*** Source material ***

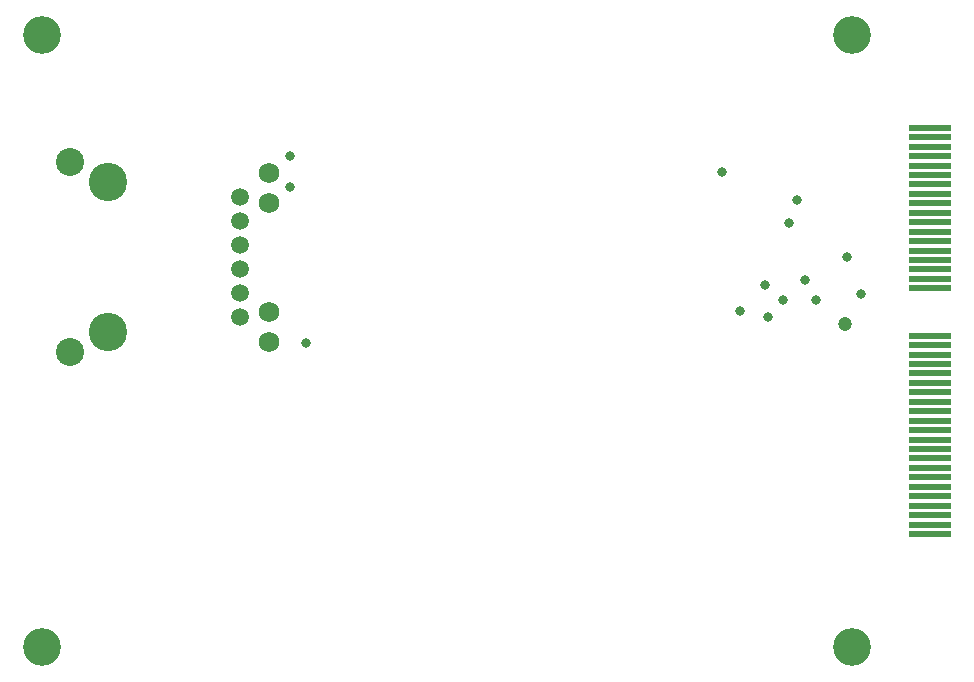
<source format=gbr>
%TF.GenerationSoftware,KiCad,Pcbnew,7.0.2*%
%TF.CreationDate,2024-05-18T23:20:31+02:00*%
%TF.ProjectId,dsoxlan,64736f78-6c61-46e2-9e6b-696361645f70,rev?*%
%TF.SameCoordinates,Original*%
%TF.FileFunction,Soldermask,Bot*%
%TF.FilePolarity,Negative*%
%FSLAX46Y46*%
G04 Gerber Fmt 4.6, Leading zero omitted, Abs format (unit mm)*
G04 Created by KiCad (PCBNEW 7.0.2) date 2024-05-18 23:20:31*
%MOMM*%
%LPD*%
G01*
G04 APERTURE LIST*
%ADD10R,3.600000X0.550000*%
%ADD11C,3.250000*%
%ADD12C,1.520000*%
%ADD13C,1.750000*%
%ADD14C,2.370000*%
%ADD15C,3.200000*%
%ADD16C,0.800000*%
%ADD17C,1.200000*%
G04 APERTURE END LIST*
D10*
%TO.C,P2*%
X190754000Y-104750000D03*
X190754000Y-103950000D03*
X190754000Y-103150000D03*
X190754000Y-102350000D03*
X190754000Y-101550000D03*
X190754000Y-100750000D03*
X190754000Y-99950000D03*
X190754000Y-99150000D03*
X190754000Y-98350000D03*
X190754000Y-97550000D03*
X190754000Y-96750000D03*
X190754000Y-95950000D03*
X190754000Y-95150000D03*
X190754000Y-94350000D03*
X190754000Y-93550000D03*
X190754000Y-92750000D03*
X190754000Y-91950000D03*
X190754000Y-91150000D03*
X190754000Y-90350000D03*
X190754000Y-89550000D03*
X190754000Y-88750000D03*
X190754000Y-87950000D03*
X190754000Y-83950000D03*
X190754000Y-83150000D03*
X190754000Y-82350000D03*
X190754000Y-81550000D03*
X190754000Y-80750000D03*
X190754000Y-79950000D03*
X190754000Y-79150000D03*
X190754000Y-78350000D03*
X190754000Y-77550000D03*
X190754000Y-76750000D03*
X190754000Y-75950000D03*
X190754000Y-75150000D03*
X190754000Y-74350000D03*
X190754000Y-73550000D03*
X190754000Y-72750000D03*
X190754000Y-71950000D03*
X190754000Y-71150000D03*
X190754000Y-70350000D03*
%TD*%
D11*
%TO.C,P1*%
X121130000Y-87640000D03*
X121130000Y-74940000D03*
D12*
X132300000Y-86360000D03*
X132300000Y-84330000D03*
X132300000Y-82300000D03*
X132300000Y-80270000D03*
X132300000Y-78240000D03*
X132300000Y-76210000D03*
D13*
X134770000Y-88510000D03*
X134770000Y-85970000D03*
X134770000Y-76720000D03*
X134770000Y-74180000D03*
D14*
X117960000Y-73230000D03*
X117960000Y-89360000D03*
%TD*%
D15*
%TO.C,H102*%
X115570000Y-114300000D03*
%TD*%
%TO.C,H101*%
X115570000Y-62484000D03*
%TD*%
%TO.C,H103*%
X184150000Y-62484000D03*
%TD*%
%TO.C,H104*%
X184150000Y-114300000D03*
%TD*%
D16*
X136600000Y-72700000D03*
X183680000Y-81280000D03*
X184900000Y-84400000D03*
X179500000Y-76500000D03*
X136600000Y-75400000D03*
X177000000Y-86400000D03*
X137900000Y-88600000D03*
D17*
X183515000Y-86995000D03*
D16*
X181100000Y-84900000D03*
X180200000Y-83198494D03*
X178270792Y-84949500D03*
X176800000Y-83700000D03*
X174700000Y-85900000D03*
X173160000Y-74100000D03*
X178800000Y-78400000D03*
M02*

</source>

***
*** Source material ***

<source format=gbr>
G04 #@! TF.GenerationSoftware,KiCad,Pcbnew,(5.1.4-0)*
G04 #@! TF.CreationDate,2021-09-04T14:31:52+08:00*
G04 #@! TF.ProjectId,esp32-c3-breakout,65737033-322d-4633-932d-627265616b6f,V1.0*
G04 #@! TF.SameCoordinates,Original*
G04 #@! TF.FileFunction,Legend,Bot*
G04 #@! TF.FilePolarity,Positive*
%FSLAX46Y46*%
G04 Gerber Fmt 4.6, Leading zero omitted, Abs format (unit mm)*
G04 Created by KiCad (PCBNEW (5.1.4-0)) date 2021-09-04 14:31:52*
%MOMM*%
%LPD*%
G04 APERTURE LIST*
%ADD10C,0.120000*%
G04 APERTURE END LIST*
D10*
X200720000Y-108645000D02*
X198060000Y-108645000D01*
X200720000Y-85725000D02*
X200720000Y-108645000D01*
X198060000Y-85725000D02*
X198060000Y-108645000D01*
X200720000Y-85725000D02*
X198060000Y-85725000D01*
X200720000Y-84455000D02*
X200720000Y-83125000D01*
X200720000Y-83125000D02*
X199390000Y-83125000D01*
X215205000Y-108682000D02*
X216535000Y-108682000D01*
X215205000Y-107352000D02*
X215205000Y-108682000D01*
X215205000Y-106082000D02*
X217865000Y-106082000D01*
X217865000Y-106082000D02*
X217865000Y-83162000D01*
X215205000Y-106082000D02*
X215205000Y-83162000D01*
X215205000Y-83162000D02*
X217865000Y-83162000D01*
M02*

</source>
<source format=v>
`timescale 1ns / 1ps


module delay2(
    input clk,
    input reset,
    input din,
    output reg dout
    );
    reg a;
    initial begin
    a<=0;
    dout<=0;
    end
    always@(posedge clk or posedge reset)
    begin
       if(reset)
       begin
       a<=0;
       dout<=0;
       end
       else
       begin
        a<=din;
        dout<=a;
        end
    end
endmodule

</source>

***
*** Source material ***

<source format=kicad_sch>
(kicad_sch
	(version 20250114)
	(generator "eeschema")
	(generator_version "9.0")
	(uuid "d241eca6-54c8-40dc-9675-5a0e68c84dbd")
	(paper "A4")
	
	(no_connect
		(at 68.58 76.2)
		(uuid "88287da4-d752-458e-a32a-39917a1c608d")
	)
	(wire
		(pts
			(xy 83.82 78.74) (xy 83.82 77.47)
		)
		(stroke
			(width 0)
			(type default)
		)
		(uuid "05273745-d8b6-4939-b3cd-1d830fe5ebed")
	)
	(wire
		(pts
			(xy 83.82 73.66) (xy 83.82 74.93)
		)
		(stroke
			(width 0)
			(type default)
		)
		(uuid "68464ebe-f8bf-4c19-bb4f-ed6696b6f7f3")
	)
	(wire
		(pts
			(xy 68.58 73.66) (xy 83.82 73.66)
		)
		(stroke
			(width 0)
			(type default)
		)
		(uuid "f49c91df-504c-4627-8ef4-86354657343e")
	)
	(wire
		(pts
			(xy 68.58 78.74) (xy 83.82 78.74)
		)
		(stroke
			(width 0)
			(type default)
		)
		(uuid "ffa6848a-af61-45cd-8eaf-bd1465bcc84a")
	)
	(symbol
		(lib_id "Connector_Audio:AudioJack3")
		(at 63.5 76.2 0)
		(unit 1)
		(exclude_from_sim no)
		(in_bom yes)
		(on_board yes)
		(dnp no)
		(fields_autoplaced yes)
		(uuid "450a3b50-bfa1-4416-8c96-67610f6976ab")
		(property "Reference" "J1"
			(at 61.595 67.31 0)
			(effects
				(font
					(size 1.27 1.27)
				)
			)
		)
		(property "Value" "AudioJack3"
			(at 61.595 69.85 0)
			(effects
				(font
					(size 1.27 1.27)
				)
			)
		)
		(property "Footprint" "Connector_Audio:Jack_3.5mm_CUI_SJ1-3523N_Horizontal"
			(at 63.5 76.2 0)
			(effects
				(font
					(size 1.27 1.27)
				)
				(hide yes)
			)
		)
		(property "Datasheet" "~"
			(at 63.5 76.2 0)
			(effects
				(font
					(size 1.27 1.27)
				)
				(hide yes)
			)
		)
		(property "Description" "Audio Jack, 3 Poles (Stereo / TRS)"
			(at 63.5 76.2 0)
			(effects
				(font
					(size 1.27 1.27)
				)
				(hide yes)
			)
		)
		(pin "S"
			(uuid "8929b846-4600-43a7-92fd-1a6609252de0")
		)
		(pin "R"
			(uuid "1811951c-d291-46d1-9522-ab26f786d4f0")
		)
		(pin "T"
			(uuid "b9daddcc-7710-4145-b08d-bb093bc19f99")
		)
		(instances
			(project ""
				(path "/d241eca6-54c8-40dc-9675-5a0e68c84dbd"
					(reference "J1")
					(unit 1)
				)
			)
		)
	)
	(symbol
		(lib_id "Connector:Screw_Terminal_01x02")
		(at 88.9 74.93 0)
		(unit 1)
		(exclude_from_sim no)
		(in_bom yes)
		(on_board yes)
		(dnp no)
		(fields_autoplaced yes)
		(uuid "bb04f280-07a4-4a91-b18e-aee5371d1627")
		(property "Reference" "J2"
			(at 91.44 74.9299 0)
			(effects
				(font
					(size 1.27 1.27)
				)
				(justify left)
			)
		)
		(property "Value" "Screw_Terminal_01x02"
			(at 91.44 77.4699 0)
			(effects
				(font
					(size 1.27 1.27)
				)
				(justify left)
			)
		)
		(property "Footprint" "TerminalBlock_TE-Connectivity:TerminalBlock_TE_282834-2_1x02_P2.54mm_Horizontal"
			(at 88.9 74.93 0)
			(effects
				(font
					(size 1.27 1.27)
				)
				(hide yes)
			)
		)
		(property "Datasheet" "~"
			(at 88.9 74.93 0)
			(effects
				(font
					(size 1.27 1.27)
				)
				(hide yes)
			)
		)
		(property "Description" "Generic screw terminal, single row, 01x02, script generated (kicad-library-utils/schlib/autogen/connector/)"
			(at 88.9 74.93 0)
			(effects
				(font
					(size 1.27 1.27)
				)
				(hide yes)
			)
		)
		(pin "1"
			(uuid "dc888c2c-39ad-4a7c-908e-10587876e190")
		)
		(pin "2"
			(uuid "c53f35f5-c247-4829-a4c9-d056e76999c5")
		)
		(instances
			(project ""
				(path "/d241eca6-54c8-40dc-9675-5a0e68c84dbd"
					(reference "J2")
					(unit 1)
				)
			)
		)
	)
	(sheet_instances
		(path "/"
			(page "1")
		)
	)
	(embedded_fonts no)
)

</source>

***

## Try it
If a line in the entries holds the string "CreationDate", copy it.

## Task output
%TF.CreationDate,2024-05-18T23:20:31+02:00*%
G04 #@! TF.CreationDate,2021-09-04T14:31:52+08:00*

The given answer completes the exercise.